Each chapter of the fascinating study shows how St. Francis adapted a different element of the knightly life to the life of his Friars. It shows how his teachings and words are infused with the romance of the troubadours, but how in his hands the worldly ambitions of the age are replaced with the eternal values of the Gospels.

This is the perfect book for all devotees of St. Francis of Assisi. And all those who hanker after a lost ‘Arthurian’ age of courtesy and honour will be inspired to bring true romance back into the world by living according to the code of Gospel chivalry.
Here is how LTP summarizes the book:

Born in 1181, into the medieval world where the knightly code of chivalry held sway, St. Francis of Assisi at first harbored ambitions to become a knight. Experience, however, appears to have left him disillusioned with the military aspects of the code, but the ideals of chivalry remained as a formative influence on his life.
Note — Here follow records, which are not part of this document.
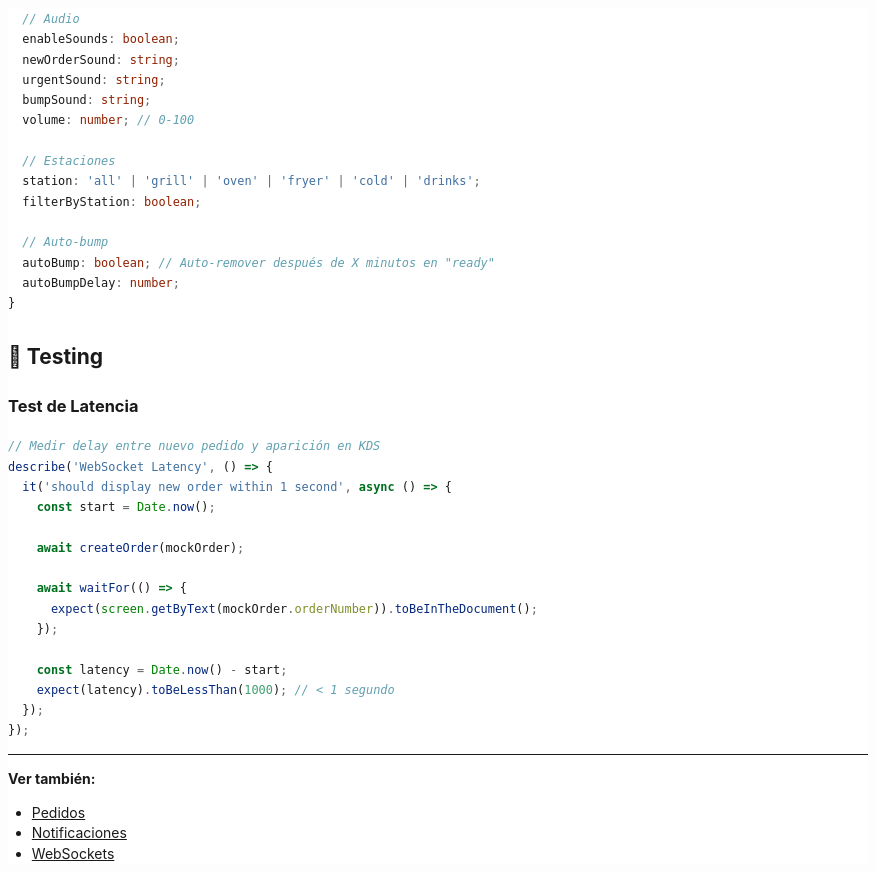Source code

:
 ```typescript
  // Audio
  enableSounds: boolean;
  newOrderSound: string;
  urgentSound: string;
  bumpSound: string;
  volume: number; // 0-100

  // Estaciones
  station: 'all' | 'grill' | 'oven' | 'fryer' | 'cold' | 'drinks';
  filterByStation: boolean;

  // Auto-bump
  autoBump: boolean; // Auto-remover después de X minutos en "ready"
  autoBumpDelay: number;
}
```

## 🧪 Testing

### Test de Latencia
```typescript
// Medir delay entre nuevo pedido y aparición en KDS
describe('WebSocket Latency', () => {
  it('should display new order within 1 second', async () => {
    const start = Date.now();

    await createOrder(mockOrder);

    await waitFor(() => {
      expect(screen.getByText(mockOrder.orderNumber)).toBeInTheDocument();
    });

    const latency = Date.now() - start;
    expect(latency).toBeLessThan(1000); // < 1 segundo
  });
});
```

---

**Ver también:**
- [Pedidos](./PEDIDOS.md)
- [Notificaciones](./NOTIFICACIONES.md)
- [WebSockets](../apis/WEBSOCKETS.md)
The code of chivalry was born out of the Church’s desire to mitigate the growing evil of endless blood-letting between rival feudal lords which had become a scandal to Christendom in the early Middle Ages. From the tenth century various Councils of the Church, and particularly that of Elne in 1027, had developed the elements that were to find formal expression in military custom, while the proclamation of the Crusades by Pope Urban II in 1095 had given the opportunity for a new kind of warfare with an ostensibly holy purpose—the protection of poor pilgrims and the recovery of the Holy Places of Jerusalem. While this noble project was to fail in many instances, one glorious exception is seen in the Order of Knight Hospitallers of St. John, whose care of the sick and the poor was to ensure in some measure the redemption of chivalry.
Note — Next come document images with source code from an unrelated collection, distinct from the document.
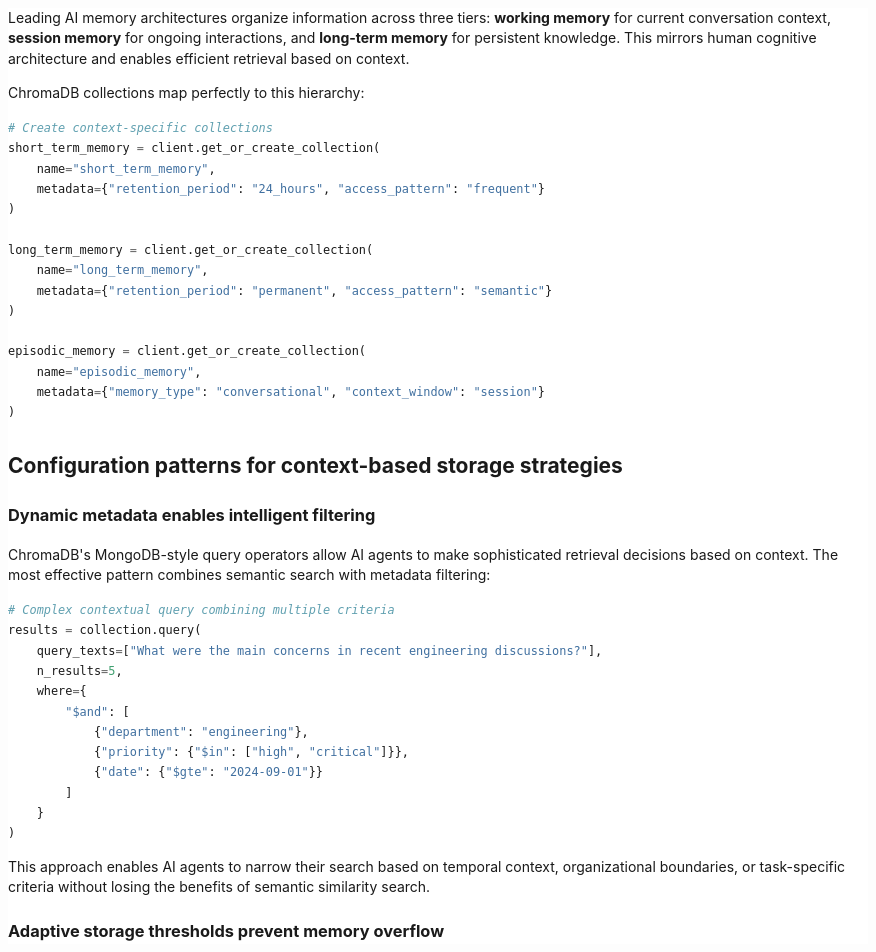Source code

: Leading AI memory architectures organize information across three tiers: **working memory** for current conversation context, **session memory** for ongoing interactions, and **long-term memory** for persistent knowledge. This mirrors human cognitive architecture and enables efficient retrieval based on context.

ChromaDB collections map perfectly to this hierarchy:

```python
# Create context-specific collections
short_term_memory = client.get_or_create_collection(
    name="short_term_memory",
    metadata={"retention_period": "24_hours", "access_pattern": "frequent"}
)

long_term_memory = client.get_or_create_collection(
    name="long_term_memory", 
    metadata={"retention_period": "permanent", "access_pattern": "semantic"}
)

episodic_memory = client.get_or_create_collection(
    name="episodic_memory",
    metadata={"memory_type": "conversational", "context_window": "session"}
)
```

## Configuration patterns for context-based storage strategies

### Dynamic metadata enables intelligent filtering

ChromaDB's MongoDB-style query operators allow AI agents to make sophisticated retrieval decisions based on context. The most effective pattern combines semantic search with metadata filtering:

```python
# Complex contextual query combining multiple criteria
results = collection.query(
    query_texts=["What were the main concerns in recent engineering discussions?"],
    n_results=5,
    where={
        "$and": [
            {"department": "engineering"},
            {"priority": {"$in": ["high", "critical"]}},
            {"date": {"$gte": "2024-09-01"}}
        ]
    }
)
```

This approach enables AI agents to narrow their search based on temporal context, organizational boundaries, or task-specific criteria without losing the benefits of semantic similarity search.

### Adaptive storage thresholds prevent memory overflow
At its zenith, in the high Middle Ages, chivalry embodied the concept of the ideal life of a knight. However, this was an ideal rarely met, and the chivalric code promoting valor, courtesy, generosity and defense of the weak, was often sadly neglected. St. Francis consciously set out to redeem chivalry, or, at least, to transform its significance, using its language in a new and revolutionary way for the Gospel life he had chosen.
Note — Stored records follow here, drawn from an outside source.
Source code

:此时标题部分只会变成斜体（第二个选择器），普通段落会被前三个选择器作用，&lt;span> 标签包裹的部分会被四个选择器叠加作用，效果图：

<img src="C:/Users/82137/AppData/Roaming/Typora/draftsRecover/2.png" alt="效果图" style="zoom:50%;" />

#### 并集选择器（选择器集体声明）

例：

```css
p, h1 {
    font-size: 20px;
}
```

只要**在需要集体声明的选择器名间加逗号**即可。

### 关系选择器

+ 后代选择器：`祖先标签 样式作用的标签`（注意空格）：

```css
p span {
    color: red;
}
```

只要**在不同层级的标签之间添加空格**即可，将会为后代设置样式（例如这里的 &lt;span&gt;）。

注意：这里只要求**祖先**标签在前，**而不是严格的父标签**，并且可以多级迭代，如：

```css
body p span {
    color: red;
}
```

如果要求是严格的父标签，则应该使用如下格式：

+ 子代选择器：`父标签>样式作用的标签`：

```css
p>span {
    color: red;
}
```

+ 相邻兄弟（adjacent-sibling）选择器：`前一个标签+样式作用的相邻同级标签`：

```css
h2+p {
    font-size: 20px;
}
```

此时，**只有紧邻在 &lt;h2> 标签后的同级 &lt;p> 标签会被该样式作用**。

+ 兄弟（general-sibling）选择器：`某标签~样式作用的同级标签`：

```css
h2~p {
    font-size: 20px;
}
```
Published by Gracewing, UK. European customers wishing to purchase this title should contact Gracewing directly at www.gracewing.co.uk.

2 comments:

David Nybakke said...

Interesting find dear Ath. I assume you do not have the book. You can find out a bit more on the book at Google Book Search. I am finding that this book is hard to find - out of stock which leaves me to wonder about it.

Athos said...

The same may be said soon of The Dionysus Mandate. I found a used copy at Amazon UK - it sounded like an English publisher to me - but book buying funds are short presently.

Astonishing to me, at least, is the way extremely important books will become nearly impossible to find and purchase, like Claire Asquith's extremely important Shadowplay - The Hidden Beliefs And Coded Politics of William Shakespeare.

It's all about large enough markets to keep a book "out there" for publishers to turn a buck - or pound - I suppose. Alas.